Welcome Corps, a pilot project currently slated to last three years, is aiming to recruit 10,000 individual sponsors to help 5,000 refugees in its first year. The number of refugees in the program is expected to grow to 30,000 annually by its third year. As in Canada, US sponsorship groups will need a minimum of five people.

Just as in the Canadian system, American sponsors – who may include groups of friends, companies, churches or non-profits – will be responsible for paying the cost of resettling refugees and helping them navigate life in the US

Canada’s private sponsorship program has resettled about 327,000 people since 1979. There have been limited attempts to replicate it in Europe but the Welcome Corps is the first large systemic effort to make it work in another country.

The US is still struggling to restore refugee programs cut by former president Donald Trump. Last year, for instance, the US government mandated up to 125,000 refugees to be resettled in the country, but only managed to settle a little over 25,000.

The Community Sponsorship Hub, a New York non-profit, will lead several organizations in administering the Welcome Corps using Pairity’s technology.

Sarah Krause, the group’s executive director, said she consulted closely with Canadian non-governmental organizations, including the Mennonite Central Committee, to understand how to make the system work.

“We believe that private sponsorship has the potential to significantly expand our capacity to welcome refugees in the United States and also to really connect Americans with arriving refugees and see the many skills and talents that they can bring,” she said.

The Community Sponsorship Hub and other organizations have already had some experience doing this on a more ad hoc basis, because of the waves of Afghan, Ukrainian and Venezuelan refugees that have arrived in the US over the past two years, she said. The new program will expand and formalize that work.

Pairity, for its part, has previously deployed its algorithm as part of a smaller-scale project in the Netherlands, Samen Hier, which connected refugees seeking to expand their social networks with lifelong residents of the country. It is also involved in a German program called Re:Match that will use its technology to find the best cities and towns to settle new refugees in.
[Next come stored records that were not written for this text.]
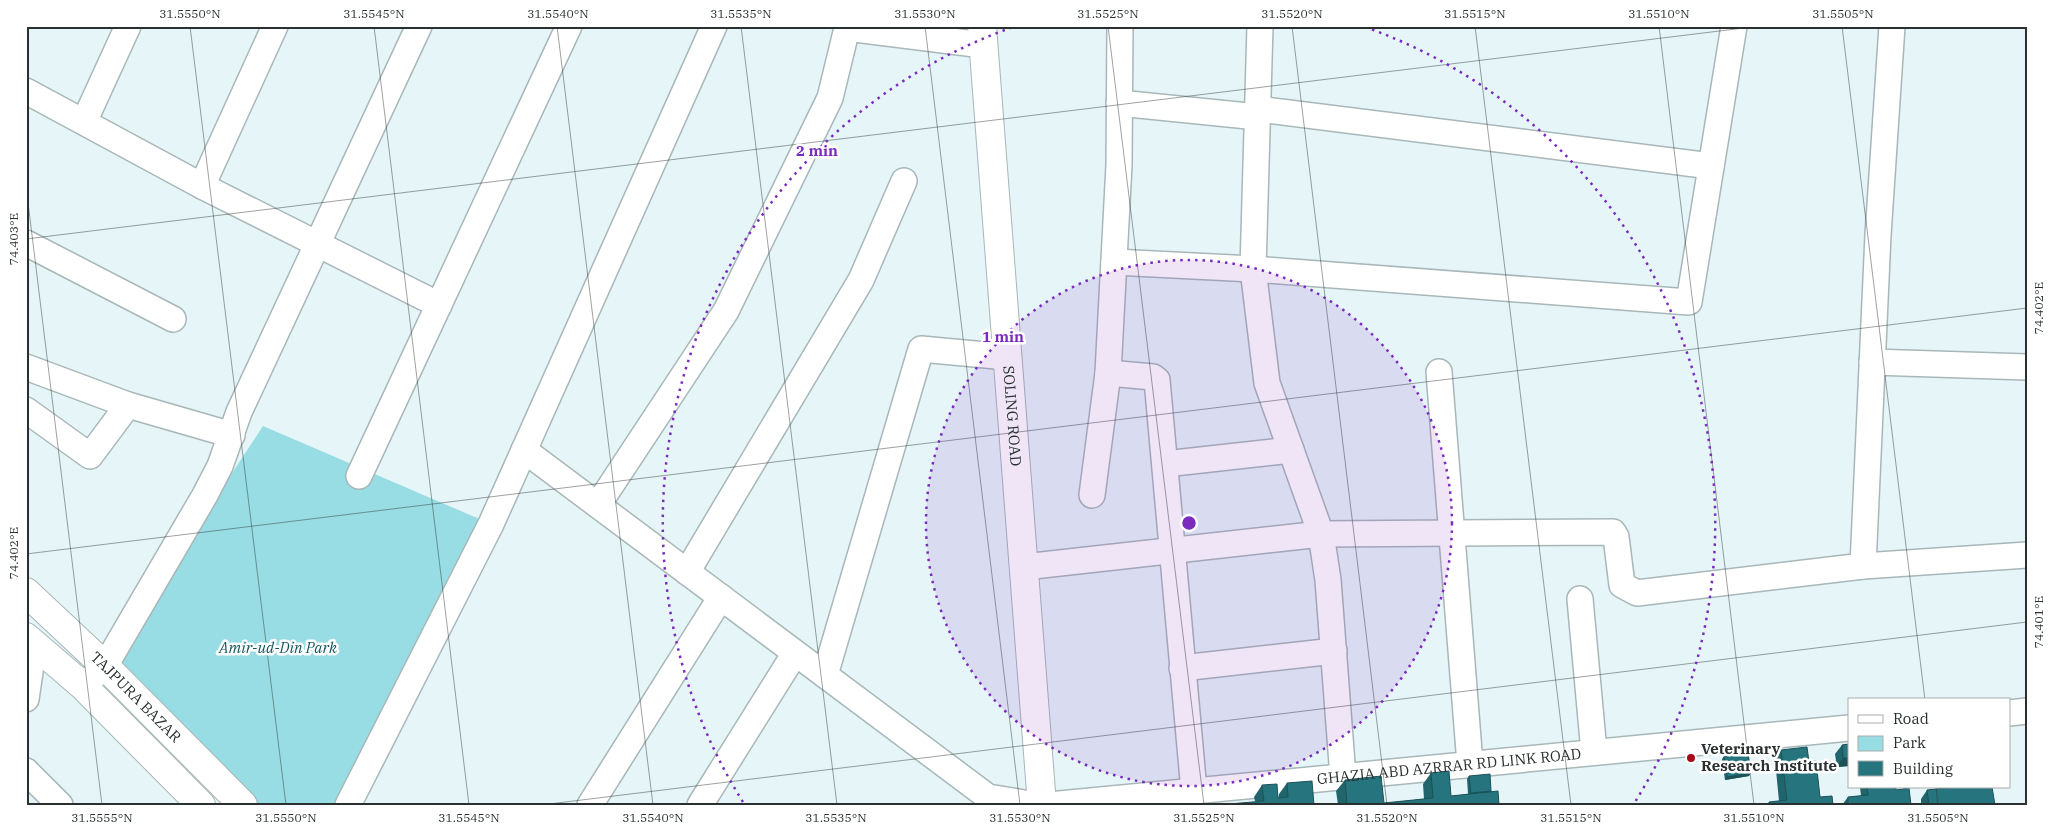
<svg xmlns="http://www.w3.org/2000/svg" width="2053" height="831" font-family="'IBM Plex Serif',serif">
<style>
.green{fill:#98dce4}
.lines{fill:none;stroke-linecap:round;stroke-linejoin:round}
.street-casing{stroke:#a8b7b8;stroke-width:28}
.secondary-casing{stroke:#a8b7b8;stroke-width:30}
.street{stroke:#fff;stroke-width:25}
.secondary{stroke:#fff;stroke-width:28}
.wall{fill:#21656c}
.shaded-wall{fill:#1b5258}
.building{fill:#26757e;stroke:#1b5258}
.ticks{fill:none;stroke:#2a3030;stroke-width:1;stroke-opacity:0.45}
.ring{fill:none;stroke:#7b2cbf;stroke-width:2.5;stroke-dasharray:2.5 5}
.poi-dot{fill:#a40a19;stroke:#fff;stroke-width:2}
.labels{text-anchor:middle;stroke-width:5;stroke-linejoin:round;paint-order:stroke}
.street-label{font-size:15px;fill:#2a3030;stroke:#fff}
.park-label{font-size:15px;font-style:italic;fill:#15565d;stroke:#fff}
.poi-label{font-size:15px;font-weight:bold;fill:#2a3030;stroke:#fff;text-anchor:start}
.centre{fill:#7b2cbf;stroke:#fff;stroke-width:2.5}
.ring-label{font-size:15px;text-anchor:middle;font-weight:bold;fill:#7b2cbf;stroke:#fff;stroke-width:5;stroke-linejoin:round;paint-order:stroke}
.neatline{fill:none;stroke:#2a3030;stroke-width:2}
.ticks-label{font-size:12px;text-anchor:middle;fill:#2a3030}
</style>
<rect width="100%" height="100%" fill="#e6f5f7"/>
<path class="green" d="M263,426l228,98 -143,281h-105l-138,-139z"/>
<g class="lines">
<defs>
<g id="street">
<path d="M1260,26l-7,243 14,114 54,151 7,46 15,197"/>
<path d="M26,91l176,95 237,119"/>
<path d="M1119,103l139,14"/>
<path d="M1258,109l453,57"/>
<path d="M84,122l44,-96"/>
<path d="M202,186l73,-160"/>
<path d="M26,243l147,76"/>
<path d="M1114,262l139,7 436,33 45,-276"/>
<path d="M1872,362l155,5"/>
<path d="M26,367l102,38 104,30"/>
<path d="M1439,372l31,392"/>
<path d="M1108,373l45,4 4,3 37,411"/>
<path d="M26,410l64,46 38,-51"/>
<path d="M524,450l464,347 49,8"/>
<path d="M1165,464l126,-14"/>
<path d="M359,476l210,-450"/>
<path d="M1092,495l16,-122 11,-208 1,-139"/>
<path d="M598,505l128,-194 104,-213 17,-70 136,17"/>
<path d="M1863,566l15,-331 14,-209"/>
<path d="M1024,567l297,-33 292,-2 3,5 6,48 15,8 226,-27 164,-11"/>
<path d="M687,572l174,-292 43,-99"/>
<path d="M1580,599l14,153"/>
<path d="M1182,668l152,-17"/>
<path d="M825,675l96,-326 86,8"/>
<path d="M83,686l22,-20 100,-171 15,-29 19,-54 180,-386"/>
<path d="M26,699l8,-54"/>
<path d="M2009,713l18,-2"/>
<path d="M26,771l34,34"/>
<path d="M348,805l143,-281 223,-498"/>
<path d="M590,805l131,-208"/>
<path d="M700,805l95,-152"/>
<path id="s1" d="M1049,805l800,-77"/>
</g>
<g id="secondary">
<path id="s2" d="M982,26l60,779"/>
<path id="s3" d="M26,592l79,74 138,139"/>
<path d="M26,637l57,49 118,119"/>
</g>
</defs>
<use href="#street" class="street-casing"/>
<use href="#secondary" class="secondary-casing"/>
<use href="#street" class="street"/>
<use href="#secondary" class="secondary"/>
</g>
<g class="wall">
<path d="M1849,744v22l-12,1 -2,-13 7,-9z"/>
<path d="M1781,750l28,12 11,35 13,8h-66l2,-3 10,-1 -4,-41z"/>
<path d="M1724,756l25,20 -24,4 -3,-21z"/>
<path d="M1431,773l20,23 17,-2 -1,-15 2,-3 22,15 8,14h-161l-2,-14 9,-11 39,23 40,-4 -1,-15z"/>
<path d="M1287,783l27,22 -59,-4 -1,-4 8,-12 16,13 1,-1v-3z"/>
<path d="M1860,787h36v3l15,15h-69l6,-8 13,-1z"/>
<path d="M1927,790l68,15h-74v-6z"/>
</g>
<g class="shaded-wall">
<path d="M1843,758h6v8l-12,1z"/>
<path d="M1751,773l-2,3 -24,4 2,-3z"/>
</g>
<g class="building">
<path d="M1849,744v14h-6l-1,-13z"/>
<path d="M1807,747l2,15 7,-1 4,36 12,-1 1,9h-63l-1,-3 18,-2 -6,-50z"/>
<path d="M1748,753l3,20 -24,4 -3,-21z"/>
<path d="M1449,771l2,25 47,-5 1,14h-152l-2,-25 36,-4 3,27 49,-5 -2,-25z"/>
<path d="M1490,774l1,17 -20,2 -2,-17z"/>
<path d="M1312,781l2,24h-97l47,-4 -2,-16 15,-1 1,14 10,-1 -1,-14z"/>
<path d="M1867,787h29v3l13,-2 2,17h-63v-8l20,-2z"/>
<path d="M1953,787h39l3,18h-66l-2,-15z"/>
</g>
<path class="ticks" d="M190,26l96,779M374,26l95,779M557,26l96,779M741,26l96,779M925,26l95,779M1108,26l96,779M1292,26l95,779M1475,26l96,779M1659,26l95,779M1842,26l83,674M2026,26l1,7M26,186l76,619M26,239l1734,-213M26,554l2001,-246M1936,787l2,18M541,805l1486,-183"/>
<circle cx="1189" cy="523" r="263" fill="#7b2cbf" fill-opacity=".12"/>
<g class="ring">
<circle cx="1189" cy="523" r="263"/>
<path d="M743 802A526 526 0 0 1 1013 27M1365 27A526 526 0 0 1 1635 802"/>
</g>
<circle class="poi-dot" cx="1691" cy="758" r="5"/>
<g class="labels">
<g class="street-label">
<text dy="5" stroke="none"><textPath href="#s2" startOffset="391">SOLING ROAD</textPath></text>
<text dy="5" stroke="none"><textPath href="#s3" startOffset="152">TAJPURA BAZAR</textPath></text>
<text dy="5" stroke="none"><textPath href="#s1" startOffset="402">GHAZIA ABD AZRRAR RD LINK ROAD</textPath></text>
</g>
<g class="park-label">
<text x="278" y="653">Amir-ud-Din Park</text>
</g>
<g class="poi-label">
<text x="1701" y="754">Veterinary<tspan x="1701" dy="17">Research Institute</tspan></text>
</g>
</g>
<circle cx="1189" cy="523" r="8" class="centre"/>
<g class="ring-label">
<text x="817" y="156">2 min</text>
<text x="1003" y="342">1 min</text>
</g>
<rect width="2053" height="831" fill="none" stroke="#ffffff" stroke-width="55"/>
<rect x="1848" y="698" width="162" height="90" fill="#ffffff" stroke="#aaacac"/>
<rect x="1858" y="715" width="25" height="8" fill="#ffffff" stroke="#aaacac"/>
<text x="1893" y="724" font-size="15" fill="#2a3030">Road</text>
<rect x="1858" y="736" width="25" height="15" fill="#98dce4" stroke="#aaacac"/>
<text x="1893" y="748" font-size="15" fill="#2a3030">Park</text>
<rect x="1858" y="761" width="25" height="15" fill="#26757e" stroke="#aaacac"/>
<text x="1893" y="774" font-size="15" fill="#2a3030">Building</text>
<rect x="28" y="28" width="1998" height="776" class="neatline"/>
<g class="ticks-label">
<text x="190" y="18">31.5550°N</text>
<text x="374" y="18">31.5545°N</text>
<text x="558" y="18">31.5540°N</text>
<text x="741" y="18">31.5535°N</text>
<text x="925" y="18">31.5530°N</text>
<text x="1108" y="18">31.5525°N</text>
<text x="1292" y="18">31.5520°N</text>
<text x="1475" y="18">31.5515°N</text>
<text x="1659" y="18">31.5510°N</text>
<text x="1843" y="18">31.5505°N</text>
<text transform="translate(14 239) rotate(-90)" y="4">74.403°E</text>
<text transform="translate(2039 308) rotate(-90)" y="4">74.402°E</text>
<text transform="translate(14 553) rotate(-90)" y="4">74.402°E</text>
<text transform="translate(2039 622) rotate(-90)" y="4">74.401°E</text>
<text x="102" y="822">31.5555°N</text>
<text x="286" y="822">31.5550°N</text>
<text x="469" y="822">31.5545°N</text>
<text x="653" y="822">31.5540°N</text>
<text x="836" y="822">31.5535°N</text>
<text x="1020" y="822">31.5530°N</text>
<text x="1204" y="822">31.5525°N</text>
<text x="1387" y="822">31.5520°N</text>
<text x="1571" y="822">31.5515°N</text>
<text x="1754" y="822">31.5510°N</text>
<text x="1938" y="822">31.5505°N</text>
</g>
</svg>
Ironically, if Pairity’s plans work as advertised, it could ultimately allow the US to show Canada how to innovate its own program. Much of the work that Pairity’s algorithm is designed to do is still carried out by hand by Canadian civil servants.

Lloyd Axworthy, chair of the World Refugee and Migration Council and a former foreign minister, said Canada’s system has become overly bureaucratic in other ways: The federal government imposes too much red tape, in the form of excessive paperwork and onerous financial auditing, on people who want to become sponsors, he said.

His advice to the US is to ensure it is relatively easy for regular people to sign up as sponsors. “They have to help provide a proper process of administration, but not so much that it begins to suffocate the volunteer spirit,” he said.

mr. Axworthy, who served as immigration minister during the program’s early years in the 1980s, said it immediately proved itself worthwhile as Canada worked to resettle a wave of Vietnamese and Laotian refugees despite a small government budget to do it. Private sponsorship helped Canada take in 60,000 refugees around that time, a number that would likely have been far smaller without such a system.

He also credited the program with thwarting xenophobia, helping explain why Canada has been less susceptible to the anti-immigration policies that have played out in other wealthy countries in recent years.

“I’m glad that the US is doing this. I think it will help change the American attitude towards refugees, which is really poisonous right now,” Mr. Axworthy said. “People will see for themselves that these are just folks escaping terrible circumstances who want to make a good home for themselves and their families.”